• _What is asked_:
• 1. Summarize the funeral sermon below in two sentences.
• 2. Carry the funeral sermon forward from its final sentence.

• _Extract provided_:
SERMON PREACHED BY
THE REVEREND DR. HAROLD T. LEWIS, RECTOR
CALVARY EPISCOPAL CHURCH,
PITTSBURGH, PENNSYLVANIA
AT THE REQUIEM MASS FOR THE REPOSE OF THE SOUL OF
SUSAN JOAN ALDER BOULDEN
SATURDAY 31 MARCH 2007
 
 
"Blessed are the peacemakers, for they shall be called children of God." (Matthew 5:9)
 
Pittsburgh, in the southwest corner of Pennsylvania, and Hull, in the northeast corner of England, have something in common. They are both cities found at the point where two rivers converge and flow into another. Here, as every schoolchild knows, the Allegheny and the Monongahela pour into the Ohio. Hull, the third largest port in England, is situated near that point where the Ouse and the Trent Rivers flow into the Humber. And judging from the people that that town has managed to produce over the centuries, I think we can safely say that there is indeed something in the water! In 1642, the townspeople of Hull, vehemently opposed to the notion of a Catholic king, were the first to shut their city gates, barring entry to the new monarch, Charles I. In the years following, in the midst of civil war, a royalist army occupied the rest of the north of England but Hull remained a parliamentary outpost, defeating the king's forces not once but twice. About a century later, in Hull's High Street, was born her most famous son, William Wilberforce, who fought tirelessly to convince the English Parliament to abolish the slave trade, an event whose bicentenary we observe this year.

• _Entries supplied_:
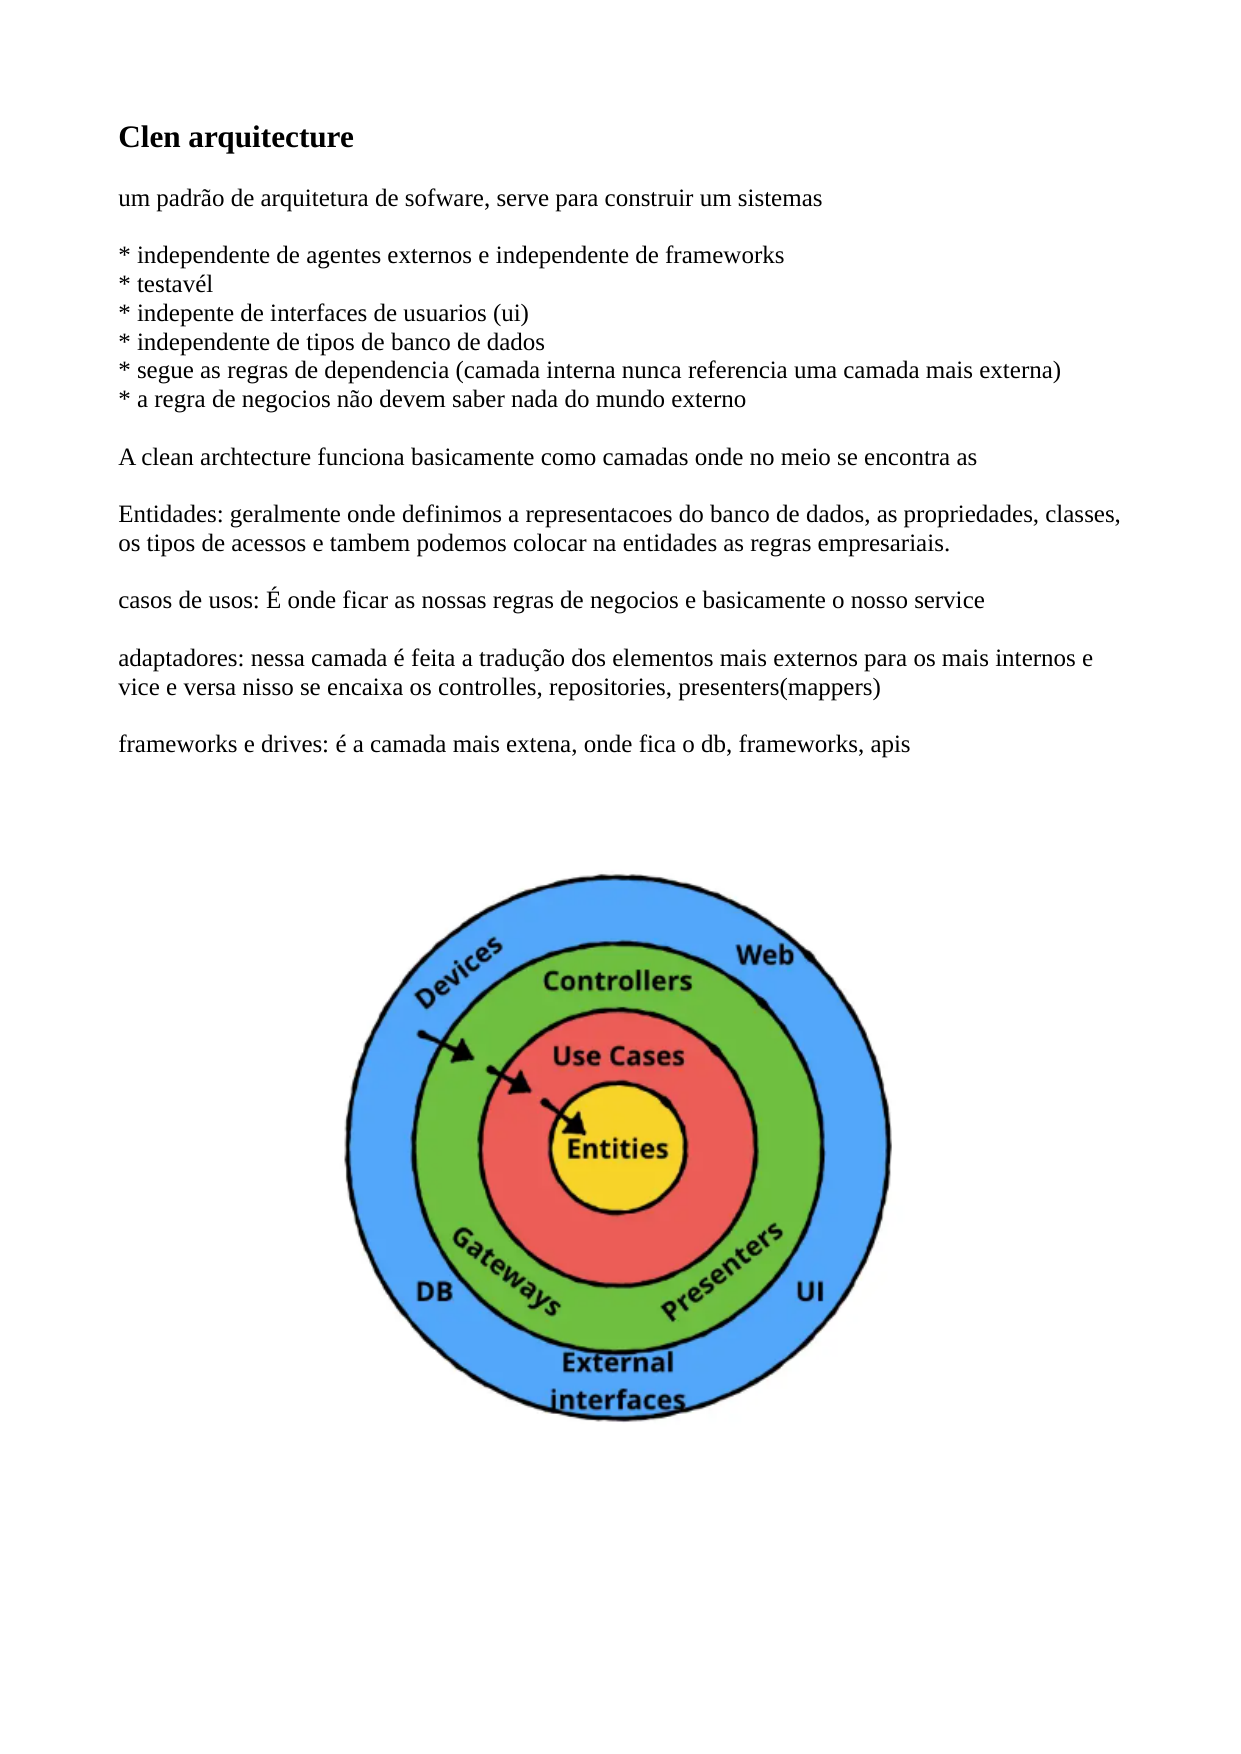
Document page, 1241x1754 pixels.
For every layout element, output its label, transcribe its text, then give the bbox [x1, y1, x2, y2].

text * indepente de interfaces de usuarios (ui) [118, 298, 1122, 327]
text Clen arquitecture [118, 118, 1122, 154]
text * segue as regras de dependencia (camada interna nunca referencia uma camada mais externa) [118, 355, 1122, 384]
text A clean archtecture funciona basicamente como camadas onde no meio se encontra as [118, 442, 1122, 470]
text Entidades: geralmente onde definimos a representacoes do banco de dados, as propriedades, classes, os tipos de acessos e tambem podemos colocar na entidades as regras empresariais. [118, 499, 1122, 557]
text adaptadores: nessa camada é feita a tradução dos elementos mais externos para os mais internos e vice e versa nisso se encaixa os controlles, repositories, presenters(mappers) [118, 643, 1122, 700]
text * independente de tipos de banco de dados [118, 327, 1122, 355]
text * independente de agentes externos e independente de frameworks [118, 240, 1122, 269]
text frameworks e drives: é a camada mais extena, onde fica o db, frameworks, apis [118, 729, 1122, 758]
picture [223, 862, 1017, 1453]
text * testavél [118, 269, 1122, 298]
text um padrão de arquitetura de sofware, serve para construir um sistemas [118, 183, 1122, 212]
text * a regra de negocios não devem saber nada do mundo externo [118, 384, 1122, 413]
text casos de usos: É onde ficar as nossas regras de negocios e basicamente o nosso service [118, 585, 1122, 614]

• _Task-by-task outputs_:
• 1. The sermon opens by observing that Pittsburgh and Hull are both cities where two rivers flow into a third. It then recounts how Hull shut its gates against Charles I in 1642 and twice defeated his forces, and how the town was later the birthplace of William Wilberforce, who fought to abolish the slave trade.

• 2.
About a century after Wilberforce's death, Hull witnessed the birth of one of her most famous daughters, Susan Joan Alder. We who have come to this sacred place this morning knew her as Sue Boulden, and we gather to give thanks to Almighty God for that Yorkshire lass who must have drunk deeply from Hull's three rivers, for she, like her forebears, was feisty, energetic, and indefatigable. But she was also passionate about the causes she espoused, devout in the faith she professed, and loving to those of us privileged to be among her family and friends. Hours after her death last Tuesday night, someone wrote that she was not surprised that it was Sue's heart that gave out, because it was her heart that had for so many years worked overtime.
 
When we met with the family to discuss which lessons we would read today, someone suggested that the Beatitudes be the Gospel reading, and there was unanimous assent. It was as if we all sensed that Sue's life was a living out of the Beatitudes, which someone has called the Magna Carta of Christianity. The preacher could have picked any one of them and made a plausible argument for how Sue's life exemplified it ---- well, perhaps "blessed are the meek" would have been a bit of a stretch! So I ask that you meditate with me for a moment on the antepenultimate Beatitude, "Blessed are the peacemakers, for they shall be called children of God."
 
For us for whom the oft-repeated Beatitudes have run the risk of becoming platitudes, they perhaps have lost some of their significance. But that was certainly not the case with Jesus' original audience in first century Palestine. In stating that the peacemakers are blessed, Jesus was challenging conventional wisdom and turning it on its end. In those days, the warmongers were the blessed ones. Rome had conquered the known world; the corrupt Herod controlled Judea and was faring sumptuously every day, all the while ruling the Jewish peasants with an iron fist. Those who waged peace did not seem to receive any blessings at all.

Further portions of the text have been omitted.